Other rooms are shown below.
Provand’s Lordship houses one of Scotland’s best collections of furniture from the 1600’s. The chairs below are examples.
Provand’s Lordship also had medieval stained glass windows (now obtained from elsewhere). The windows below were from England in the 1600’s and commemorate marriages between notable families.
The window below shows 3 saints: St. Nicholas, St. Paul and St. Peter. It was made in the Netherlands in the 1500’s; the trefoil and 2 quarterfoil panels at the top are from England, made in the 1300’s.
The windows below are from the 1300’s. The left window has panels depicting an angel, St. John the Baptist (from France) and an unidentified female saint (from England). The second window depicts an unidentified male saint (from England). Strangely, there were no stained glass windows from Scotland.
THE ANTONINE WALL
What? Never heard of it? Interesting how history does that to us. Yet you’ve heard of Hadrian’s Wall, right? That northern-most demarcation of Rome keeping those pesky Scots at bay? Actually, that northern-most border was the Antonine Wall.

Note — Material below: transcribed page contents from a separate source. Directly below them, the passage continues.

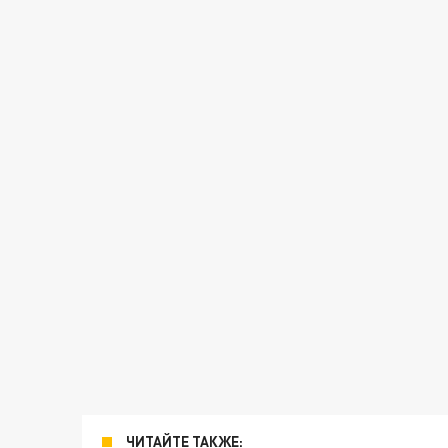
ЧИТАЙТЕ ТАКЖЕ:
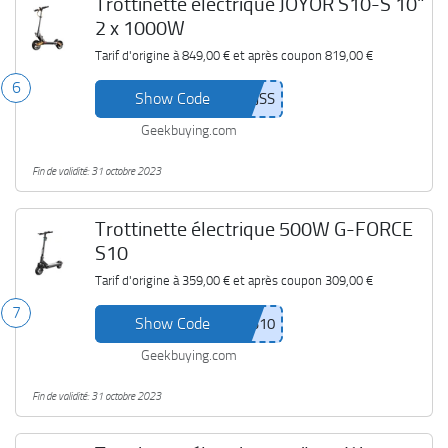
Trottinette électrique JOYOR S10-S 10"
2 x 1000W
Tarif d'origine à
849,00 €
et après coupon
819,00 €
6
Show Code
Geekbuying.com
Fin de validité: 31 octobre 2023
Trottinette électrique 500W G-FORCE
S10
Tarif d'origine à
359,00 €
et après coupon
309,00 €
7
Show Code
Geekbuying.com
Fin de validité: 31 octobre 2023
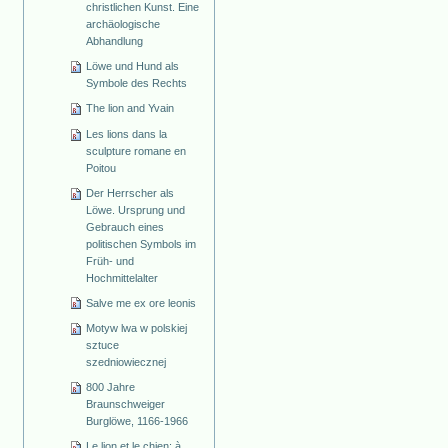
christlichen Kunst. Eine
archäologische
Abhandlung
Löwe und Hund als
Symbole des Rechts
The lion and Yvain
Les lions dans la
sculpture romane en
Poitou
Der Herrscher als
Löwe. Ursprung und
Gebrauch eines
politischen Symbols im
Früh- und
Hochmittelalter
Salve me ex ore leonis
Motyw lwa w polskiej
sztuce
szedniowiecznej
800 Jahre
Braunschweiger
Burglöwe, 1166-1966
Le lion et le chien: à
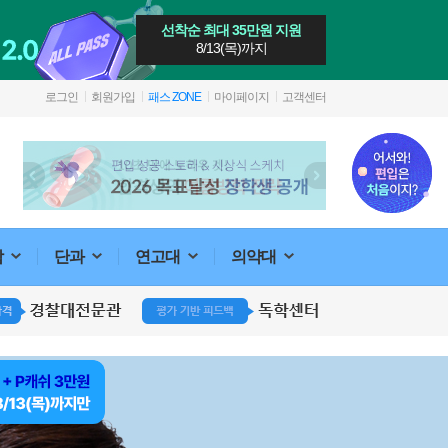
선착순 최대 35만원 지원
8/13(목)까지
로그인
회원가입
패스 ZONE
마이페이지
고객센터
합
단과
연고대
의약대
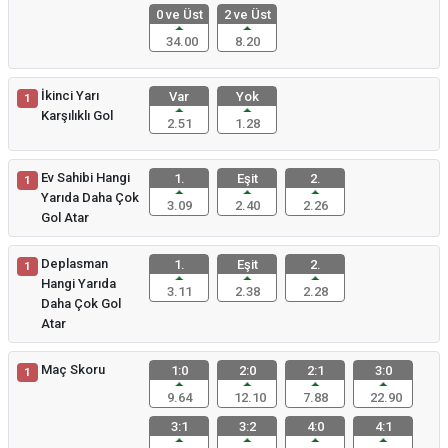
0 ve Üst
2 ve Üst
34.00
8.20
İkinci Yarı
Var
Yok
1
Karşılıklı Gol
2.51
1.28
Ev Sahibi Hangi
1.
Eşit
2.
1
Yarıda Daha Çok
3.09
2.40
2.26
Gol Atar
Deplasman
1.
Eşit
2.
1
Hangi Yarıda
3.11
2.38
2.28
Daha Çok Gol
Atar
Maç Skoru
1:0
2:0
2:1
3:0
1
9.64
12.10
7.88
22.90
3:1
3:2
4:0
4:1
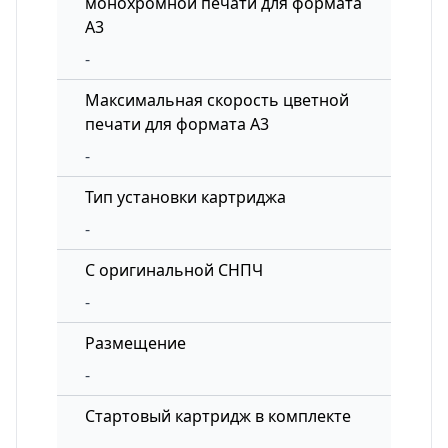
монохромной печати для формата
A3
-
Максимальная скорость цветной
печати для формата A3
-
Тип установки картриджа
-
С оригинальной СНПЧ
-
Размещение
-
Стартовый картридж в комплекте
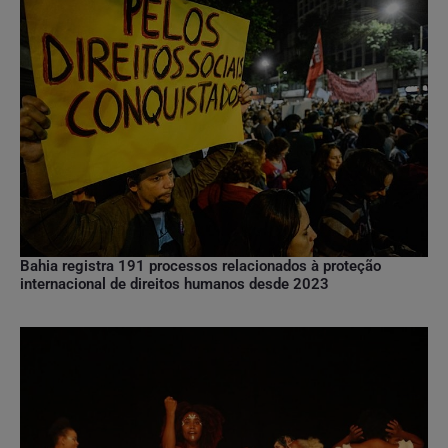
Bahia registra 191 processos relacionados à proteção
internacional de direitos humanos desde 2023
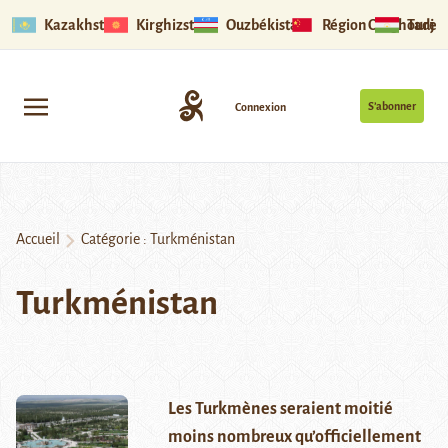
Kazakhstan
Kirghizstan
Ouzbékistan
Région Ouïghoure
Tadjik
S’abonner
Connexion
Accueil
Catégorie :
Turkménistan
Turkménistan
Les Turkmènes seraient moitié
moins nombreux qu’officiellement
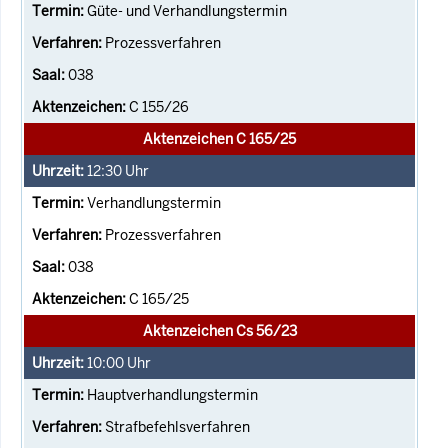
Güte- und Verhandlungstermin
Prozessverfahren
038
C 155/26
Aktenzeichen C 165/25
12:30
Uhr
Verhandlungstermin
Prozessverfahren
038
C 165/25
Aktenzeichen Cs 56/23
10:00
Uhr
Hauptverhandlungstermin
Strafbefehlsverfahren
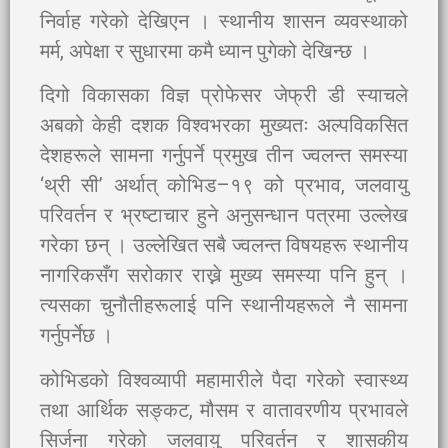
निर्वाह गरेको देखिएन । स्थानीय शासन व्यवस्थाको
मर्म, अपेक्षा र सुधारमा कमै ध्यान पुगेको देखिन्छ ।
दिगो विकासका विज्ञ प्रोफेसर जेफ्री डी स्याचले
अबको केही दशक विश्वभरका मुख्यतः अल्पविकसित
देशहरूले सामना गर्नुपर्ने प्रमुख तीन ज्वलन्त समस्या
‘थ्री सी’ अर्थात् कोभिड–१९ को प्रभाव, जलवायु
परिवर्तन र भ्रष्टाचार हुने अनुसन्धान पत्रमा उल्लेख
गरेका छन् । उल्लेखित सबै ज्वलन्त विषयहरू स्थानीय
नागरिकसँग सरोकार राख्ने मुख्य समस्या पनि हुन् ।
त्यसका चुनौतीहरूलाई पनि स्थानीयहरूले नै सामना
गर्नुपर्नेछ ।
कोभिडको विश्वव्यापी महामारीले पैदा गरेको स्वास्थ्य
तथा आर्थिक सङ्कट, मौसम र वातावरणीय प्रभावले
सिर्जना गरेको जलवायु परिवर्तन र शासकीय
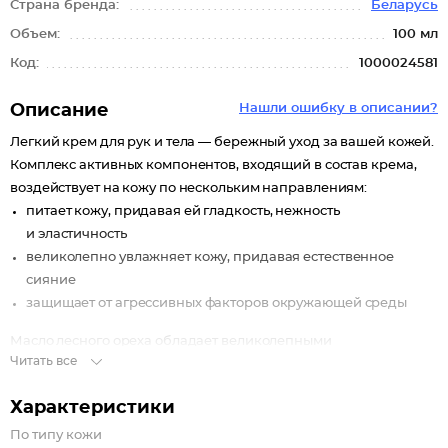
Страна бренда:
Беларусь
Объем:
100 мл
Код:
1000024581
Описание
Нашли ошибку в описании?
Легкий крем для рук и тела — бережный уход за вашей кожей.
Комплекс активных компонентов, входящий в состав крема,
воздействует на кожу по нескольким направлениям:
питает кожу, придавая ей гладкость, нежность
и эластичность
великолепно увлажняет кожу, придавая естественное
сияние
защищает от агрессивных факторов окружающей среды
Масло лесного ореха обладает великолепными
Читать все
увлажняющими и смягчающими свойствами, восстанавливает
кожу, делая её гладкой, нежной и эластичной.
Характеристики
Побалуйте вашу кожу легким кремом для рук и тела
По типу кожи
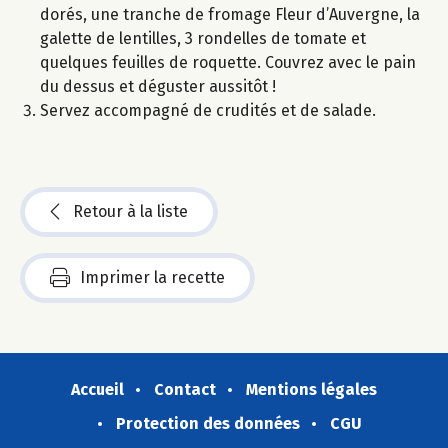
dorés, une tranche de fromage Fleur d’Auvergne, la
galette de lentilles, 3 rondelles de tomate et
quelques feuilles de roquette. Couvrez avec le pain
du dessus et déguster aussitôt !
Servez accompagné de crudités et de salade.
Retour à la liste
Imprimer la recette
Accueil
Contact
Mentions légales
Protection des données
CGU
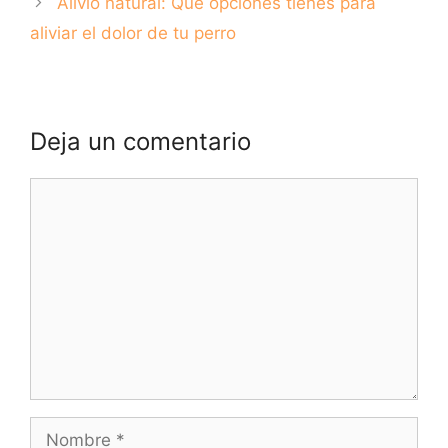
Alivio natural: Qué opciones tienes para
aliviar el dolor de tu perro
Deja un comentario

We discovered the little-publicized Antonine Wall when we visited a museum at the University of Glasgow; it’s a gorgeous university, as shown below.
Just for review, as noted in our Hadrian’s Wall post (Hadrian’s Wall), that wall was built in 122 AD; it was 73 miles long, went from coast to coast, and was built 15 – 20 feet tall from quarried stone (in the middle of nowhere), with 80 stone forts along its length. Probably as a result of continued attacks from the unconquered north, in AD 142 Hadrian’s successor Emperor Antoninus Pius ordered a new wall built about 70 miles further north of the existing wall. Again these clever Romans somehow knew where the shortest distance would be, and the wall was built from the river Clyde just above present-day Glasgow to the Firth of Forth just west of present-day Edinburgh. The wall was 39 miles long, about 13 feet high, and 16 feet wide; it took 12 years to complete. It was built of turf and earth on a stone foundation. Like Hadrian’s Wall it had a deep ditch on the north side and a military road on the south. A wooden palisade is thought to have been on top. It was protected by 17 forts with about 10 “fortlets”, very likely on (Roman) mile spacings. In spite of the effort it took to build the wall, it was abandoned only 8 years after completion (162 AD), the garrisons being relocated back to Hadrian’s Wall. Following a series of attacks in 197 AD, the emperor Septimius Severus arrived in Scotland in 208 to secure the frontier. He ordered repairs and re-established legions at Antonine’s Wall (after which the wall also became known as the Severan Wall). Only a few years later the wall was abandoned for the second time and never fortified again.
Apparently the ruins are not much to see; the turf and wood wall have largely weathered away. Still, the various legions that built the wall commemorated their finished construction and their victorious struggles with the natives (called the Caledonians) in decorative local limestone slabs, called “Distance Slabs”. The slabs were set into stone frames along the length of the wall. Dedicated to the Emperor Antoninus Pius, they identify the legion, the length of the wall they built, and with symbolic imagery they depict the might of the Roman army and the native population in defeat. In the largest known slab (shown below), the inscription reads: “For the Emperor Caesar Titus Aelius Hadrianus Antoninus Augustus Pius, Father of his Country, the Second Augustan Legion built this over a distance of 4652 paces.”
Other examples are shown below.
A number of stone statuary items from the bath houses and fort buildings attest to the Romans’ love of art even at their furthest outposts.
Other artifacts like coins and leather shoes were of course also plentiful.